* _Task item_: Type out the text of each entry below, line by line, with every character kept the same.

* _Stored data_:

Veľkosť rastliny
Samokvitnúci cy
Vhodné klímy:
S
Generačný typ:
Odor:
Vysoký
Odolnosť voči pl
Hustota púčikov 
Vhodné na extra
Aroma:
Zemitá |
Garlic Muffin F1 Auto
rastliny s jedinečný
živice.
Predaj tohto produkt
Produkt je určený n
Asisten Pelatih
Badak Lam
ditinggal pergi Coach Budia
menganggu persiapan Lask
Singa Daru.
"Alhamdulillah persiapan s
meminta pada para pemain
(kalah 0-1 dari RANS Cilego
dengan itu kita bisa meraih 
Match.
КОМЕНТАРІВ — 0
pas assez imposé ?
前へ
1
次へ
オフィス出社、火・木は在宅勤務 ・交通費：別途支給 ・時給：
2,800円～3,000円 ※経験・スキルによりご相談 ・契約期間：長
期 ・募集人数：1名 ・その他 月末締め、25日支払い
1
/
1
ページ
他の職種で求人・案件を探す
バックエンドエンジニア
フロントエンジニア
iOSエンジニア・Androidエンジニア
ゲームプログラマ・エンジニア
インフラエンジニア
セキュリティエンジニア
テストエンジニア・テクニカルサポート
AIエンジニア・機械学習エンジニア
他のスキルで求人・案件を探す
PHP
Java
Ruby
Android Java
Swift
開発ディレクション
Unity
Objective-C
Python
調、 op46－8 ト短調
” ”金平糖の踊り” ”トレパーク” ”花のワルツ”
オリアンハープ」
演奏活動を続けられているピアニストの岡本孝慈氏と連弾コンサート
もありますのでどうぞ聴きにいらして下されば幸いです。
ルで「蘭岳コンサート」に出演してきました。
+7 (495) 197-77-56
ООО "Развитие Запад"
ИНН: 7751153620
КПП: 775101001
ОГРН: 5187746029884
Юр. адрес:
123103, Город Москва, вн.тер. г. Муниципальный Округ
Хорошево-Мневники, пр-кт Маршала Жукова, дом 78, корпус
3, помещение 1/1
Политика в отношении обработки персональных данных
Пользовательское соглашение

* _Final answer_:
Veľkosť rastliny
Samokvitnúci cy
Vhodné klímy:
S
Generačný typ:
Odor:
Vysoký
Odolnosť voči pl
Hustota púčikov 
Vhodné na extra
Aroma:
Zemitá |
Garlic Muffin F1 Auto
rastliny s jedinečný
živice.
Predaj tohto produkt
Produkt je určený n
Asisten Pelatih
Badak Lam
ditinggal pergi Coach Budia
menganggu persiapan Lask
Singa Daru.
"Alhamdulillah persiapan s
meminta pada para pemain
(kalah 0-1 dari RANS Cilego
dengan itu kita bisa meraih 
Match.
КОМЕНТАРІВ — 0
pas assez imposé ?
前へ
1
次へ
オフィス出社、火・木は在宅勤務 ・交通費：別途支給 ・時給：
2,800円～3,000円 ※経験・スキルによりご相談 ・契約期間：長
期 ・募集人数：1名 ・その他 月末締め、25日支払い
1
/
1
ページ
他の職種で求人・案件を探す
バックエンドエンジニア
フロントエンジニア
iOSエンジニア・Androidエンジニア
ゲームプログラマ・エンジニア
インフラエンジニア
セキュリティエンジニア
テストエンジニア・テクニカルサポート
AIエンジニア・機械学習エンジニア
他のスキルで求人・案件を探す
PHP
Java
Ruby
Android Java
Swift
開発ディレクション
Unity
Objective-C
Python
調、 op46－8 ト短調
” ”金平糖の踊り” ”トレパーク” ”花のワルツ”
オリアンハープ」
演奏活動を続けられているピアニストの岡本孝慈氏と連弾コンサート
もありますのでどうぞ聴きにいらして下されば幸いです。
ルで「蘭岳コンサート」に出演してきました。
+7 (495) 197-77-56
ООО "Развитие Запад"
ИНН: 7751153620
КПП: 775101001
ОГРН: 5187746029884
Юр. адрес:
123103, Город Москва, вн.тер. г. Муниципальный Округ
Хорошево-Мневники, пр-кт Маршала Жукова, дом 78, корпус
3, помещение 1/1
Политика в отношении обработки персональных данных
Пользовательское соглашение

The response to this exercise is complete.